La entrevista de la presidenta en funciones de Extremadura, María Guardiola, al digital Okdiario provocó ayer una llamada de atención desde Génova, que reclamó "discreción" y "menos ruido" en la prensa, todo ello en medio de las negociaciones con Vox para alcanzar, al menos, un pacto de investidura que se antoja muy difícil. Lo hizo la vicesecretaria de Política Social del PP, antes secretaria de Organización, Carmen Fúnez, que ayer ejerció de portavoz del partido tras la reunión del cómite de dirección nacional. Pero tras el revuelo suscitado, desde Génova matizaban ayer que se trató de un "llamamiento general", no específico para la baronesa popular ni para el partido en la región.
Aducen en este sentido que en "estos días también han hablado todos los de Vox", entre ellos su portavoz, José Antonio Fuster, de las negociaciones en Extremadura. Y coinciden en que es necesario "menos comentarios en medios y más avanzar en las negociaciones", sin que ello, suponga una llamada dde atención a Guardiola aunque es a lo que ha sonado. Y en cuanto al llamativo titular, en el sentido de que el feminismo del PP y el de Vox son lo mismo "se cambió porque estaba manipulado".
El feminismo de Guardiola y el de Vox
Lo que dijo Guardiola en concreto, interrogada sobre si su feminismo era el escollo para alcanzar un acuerdo con los ultras, fue que "si mi feminismo fuera el de la señora Montero, que lo que le interesa es sacar violadores a la calle, entendería que pudiera ser un escollo. Pero el feminismo que defiendo estoy convencida de que es el feminismo que defiende Vox". Ese "estoy convencida" es lo que no salió en el titular, y a lo que se aferran los populares para decir que sus palabras se malinterpretaron.
Valencia fue junto con Extremadura los dos territorios que más dolores de cabeza dieron al PP tras las elecciones locales y autonómicas del 2023 y por razones diametralmente opuestas. En el caso del entonces candidato popular, Carlos Mazón, por firmar un pacto con Vox a los quince días de los comicios contraviniendo las instrucciones de Génova para esperar a la celebración de las generales. En el caso de Guardiola por llevar al extremo su enfrentamiento con Vox hasta el punto de abocar a la comunidad a una nueva repetición electoral que se salvó in extremis.
Guardiola, dispuesta a reeditar un gobierno de coalición
Pero ahora, si bien Extremadura vuelve a ser un campo de batalla con los de Abascal, la situación de Guadiola es muy diferente. Si entonces se negaba en redondo a incorporarlos en el gobierno autonómico, ahora ha sido la primera en apostar por contar con ello, en un cambio de estrategia que impregna a toda Génova. Les ayudó a tener un puesto más destacado en la mesa de las cortes extremeñas y ofrecido senador por designación autonómica y, lo que es más importante, asientos en el ejecutivo regional. Pero Vox quiere más, quiere la rendición de una líder a la que han llegado a calificar como "la Irene Montero de Extremadura".
Vox ha optado por el bloqueo en el caso de la baronesa popular, quien corre el riesgo de ir a su primera sesión de investidura, los días 3 y 5 de marzo con el 'no' de la ultraderecha, que sumará sus votos a PSOE y a Unidas por Extremadura. Ayer, en mitad del toque de atención de Génova, la presidenta en funciones recibió a una delegación del Parlamento Europeo para hacer campaña en contra del cierre de la central nuclear de Almaraz. En este sentido, reclamó a los eurodiputados que "lleven a Bruselas la voz de Extremadura, que es que Almaraz no se cierra". Este sí es un tema en el que PP y Vox pueden ponerse perfectamente de acuerdo.

Registros de una colección de datos
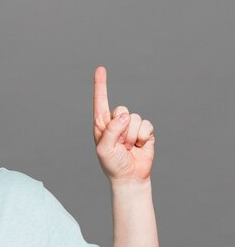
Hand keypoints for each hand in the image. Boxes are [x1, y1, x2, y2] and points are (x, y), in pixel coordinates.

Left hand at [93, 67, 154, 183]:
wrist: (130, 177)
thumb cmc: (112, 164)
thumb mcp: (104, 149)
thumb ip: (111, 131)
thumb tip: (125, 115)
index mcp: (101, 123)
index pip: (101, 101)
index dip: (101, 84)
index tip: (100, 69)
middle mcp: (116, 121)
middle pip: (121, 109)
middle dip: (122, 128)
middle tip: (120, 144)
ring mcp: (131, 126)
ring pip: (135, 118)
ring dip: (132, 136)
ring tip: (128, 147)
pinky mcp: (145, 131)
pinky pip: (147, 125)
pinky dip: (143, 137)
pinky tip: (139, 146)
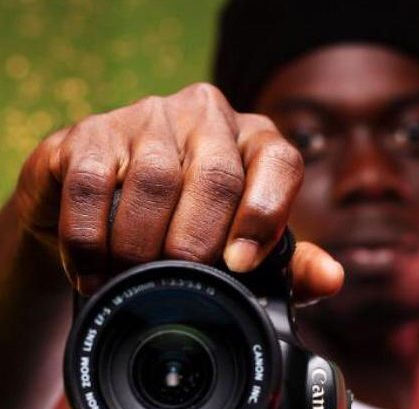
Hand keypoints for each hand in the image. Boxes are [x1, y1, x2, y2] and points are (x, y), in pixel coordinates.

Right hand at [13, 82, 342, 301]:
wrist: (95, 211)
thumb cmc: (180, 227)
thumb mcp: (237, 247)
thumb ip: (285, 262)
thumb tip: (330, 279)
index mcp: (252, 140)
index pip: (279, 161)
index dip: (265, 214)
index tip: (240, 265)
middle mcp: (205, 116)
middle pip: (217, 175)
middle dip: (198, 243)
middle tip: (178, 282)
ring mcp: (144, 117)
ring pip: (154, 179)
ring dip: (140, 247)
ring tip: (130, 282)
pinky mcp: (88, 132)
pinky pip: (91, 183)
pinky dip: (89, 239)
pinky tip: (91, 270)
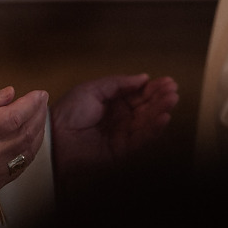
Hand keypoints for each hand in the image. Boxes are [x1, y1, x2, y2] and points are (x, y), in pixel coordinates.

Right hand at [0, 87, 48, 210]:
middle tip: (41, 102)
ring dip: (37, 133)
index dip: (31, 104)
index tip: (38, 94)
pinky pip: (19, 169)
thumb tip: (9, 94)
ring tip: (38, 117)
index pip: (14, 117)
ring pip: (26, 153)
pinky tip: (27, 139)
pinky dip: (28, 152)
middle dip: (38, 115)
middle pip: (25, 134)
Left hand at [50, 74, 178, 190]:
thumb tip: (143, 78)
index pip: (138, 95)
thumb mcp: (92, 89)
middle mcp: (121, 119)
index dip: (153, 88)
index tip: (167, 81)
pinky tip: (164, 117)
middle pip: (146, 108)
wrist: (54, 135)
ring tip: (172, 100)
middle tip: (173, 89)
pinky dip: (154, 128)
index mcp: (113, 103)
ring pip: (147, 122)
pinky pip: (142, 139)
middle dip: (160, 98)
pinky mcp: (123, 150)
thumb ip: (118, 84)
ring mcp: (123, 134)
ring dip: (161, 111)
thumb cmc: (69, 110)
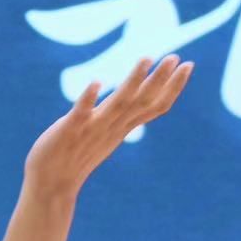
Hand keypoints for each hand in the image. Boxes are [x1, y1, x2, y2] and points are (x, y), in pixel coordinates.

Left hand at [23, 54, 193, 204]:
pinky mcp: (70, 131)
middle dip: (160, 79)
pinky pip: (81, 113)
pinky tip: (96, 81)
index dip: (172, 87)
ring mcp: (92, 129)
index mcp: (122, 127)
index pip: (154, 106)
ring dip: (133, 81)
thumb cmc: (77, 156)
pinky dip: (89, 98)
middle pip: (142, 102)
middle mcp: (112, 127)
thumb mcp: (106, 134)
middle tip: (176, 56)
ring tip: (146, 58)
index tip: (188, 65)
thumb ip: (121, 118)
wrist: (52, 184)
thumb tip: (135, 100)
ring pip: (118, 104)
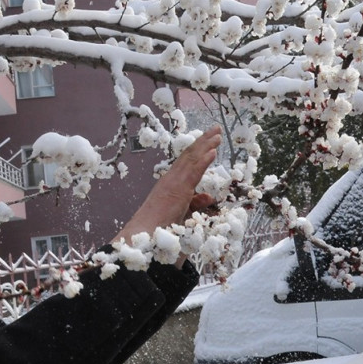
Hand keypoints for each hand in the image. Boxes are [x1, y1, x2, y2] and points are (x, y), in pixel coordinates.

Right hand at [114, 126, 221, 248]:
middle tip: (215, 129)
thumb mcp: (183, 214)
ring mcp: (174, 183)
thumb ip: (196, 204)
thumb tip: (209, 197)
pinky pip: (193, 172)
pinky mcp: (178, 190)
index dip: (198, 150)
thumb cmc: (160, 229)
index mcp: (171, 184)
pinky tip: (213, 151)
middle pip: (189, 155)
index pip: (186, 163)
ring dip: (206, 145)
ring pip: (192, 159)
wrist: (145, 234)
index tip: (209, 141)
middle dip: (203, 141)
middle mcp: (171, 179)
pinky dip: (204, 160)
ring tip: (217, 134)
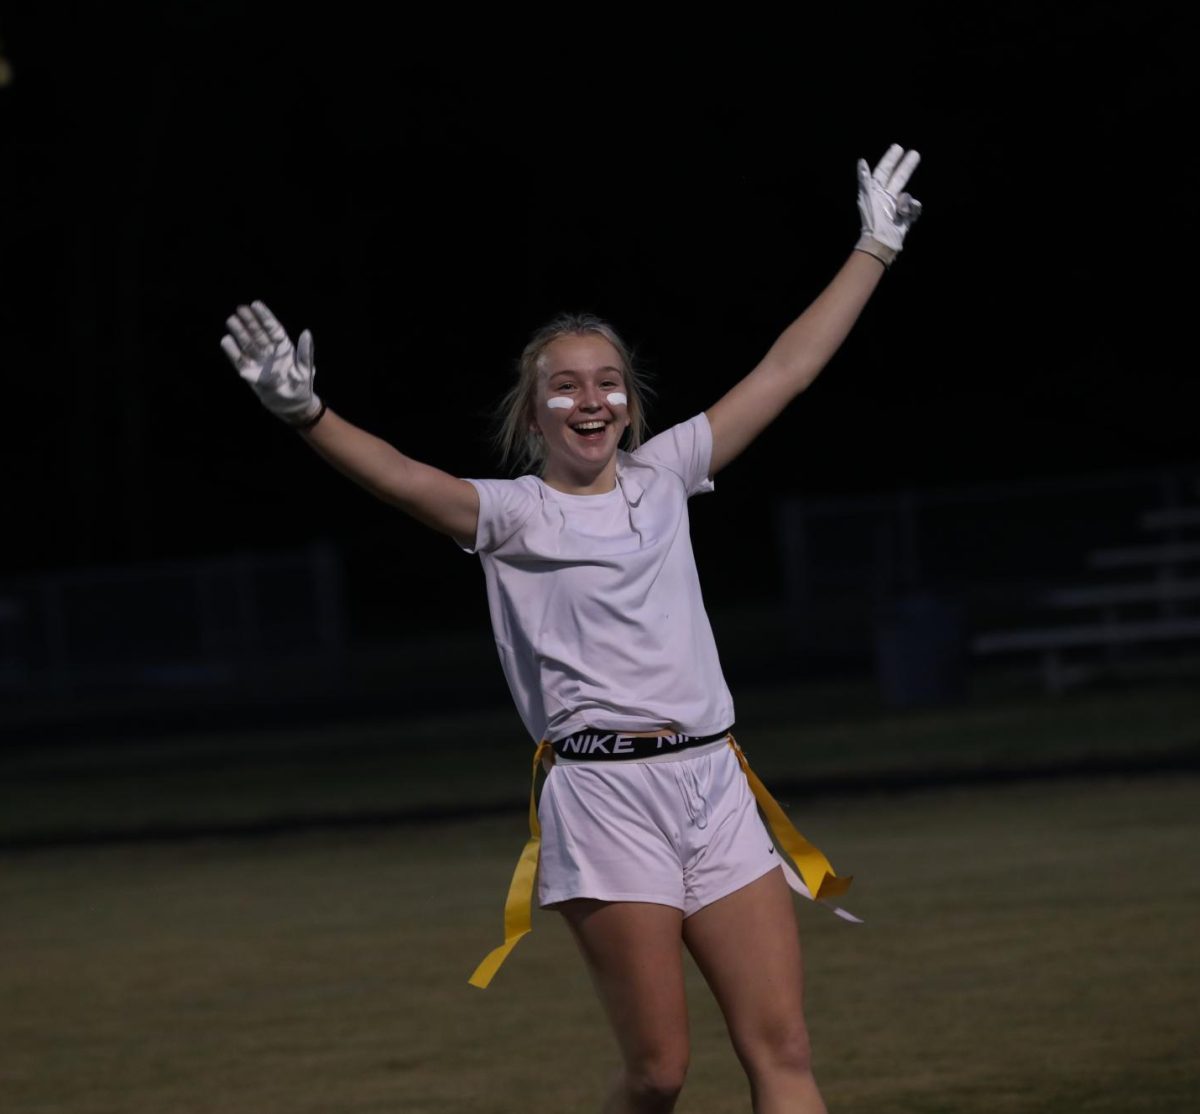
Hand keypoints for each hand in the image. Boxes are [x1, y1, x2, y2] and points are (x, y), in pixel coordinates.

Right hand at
---
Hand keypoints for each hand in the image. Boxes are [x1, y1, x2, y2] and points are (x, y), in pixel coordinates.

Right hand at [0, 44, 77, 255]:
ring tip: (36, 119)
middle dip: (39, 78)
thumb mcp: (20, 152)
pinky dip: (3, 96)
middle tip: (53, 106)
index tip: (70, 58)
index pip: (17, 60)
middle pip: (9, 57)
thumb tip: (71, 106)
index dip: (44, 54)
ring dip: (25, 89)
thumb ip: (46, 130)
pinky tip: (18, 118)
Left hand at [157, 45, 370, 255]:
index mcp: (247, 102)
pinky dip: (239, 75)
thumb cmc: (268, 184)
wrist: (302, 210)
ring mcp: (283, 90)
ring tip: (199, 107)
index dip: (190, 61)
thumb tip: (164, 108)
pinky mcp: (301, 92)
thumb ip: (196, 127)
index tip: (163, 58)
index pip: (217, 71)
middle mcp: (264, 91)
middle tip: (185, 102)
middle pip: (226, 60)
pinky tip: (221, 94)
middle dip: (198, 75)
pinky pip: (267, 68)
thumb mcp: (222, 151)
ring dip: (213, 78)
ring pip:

▸ **APLICA LO LEÍDO**:
1. Reproduce literalmente el fragmento del texto sobre Guardiola y Vox que va desde "El feminismo de Guardiola" hasta "palabras se malinterpretaron.", ambos incluidos.
2. Según el texto sobre Guardiola y Vox, ¿por qué sostienen los populares que las palabras de Guardiola se malinterpretaron? Responde en una a tres oraciones.
Las entradas no intervienen en nada de esto.

▸ **RESPUESTAS EN ORDEN**:
1.
El feminismo de Guardiola y el de Vox
Lo que dijo Guardiola en concreto, interrogada sobre si su feminismo era el escollo para alcanzar un acuerdo con los ultras, fue que "si mi feminismo fuera el de la señora Montero, que lo que le interesa es sacar violadores a la calle, entendería que pudiera ser un escollo. Pero el feminismo que defiendo estoy convencida de que es el feminismo que defiende Vox". Ese "estoy convencida" es lo que no salió en el titular, y a lo que se aferran los populares para decir que sus palabras se malinterpretaron.

2. Porque el titular no recogió la expresión "estoy convencida". Guardiola la usó al decir que el feminismo que defiende es el que defiende Vox, y a esa omisión se aferran los populares.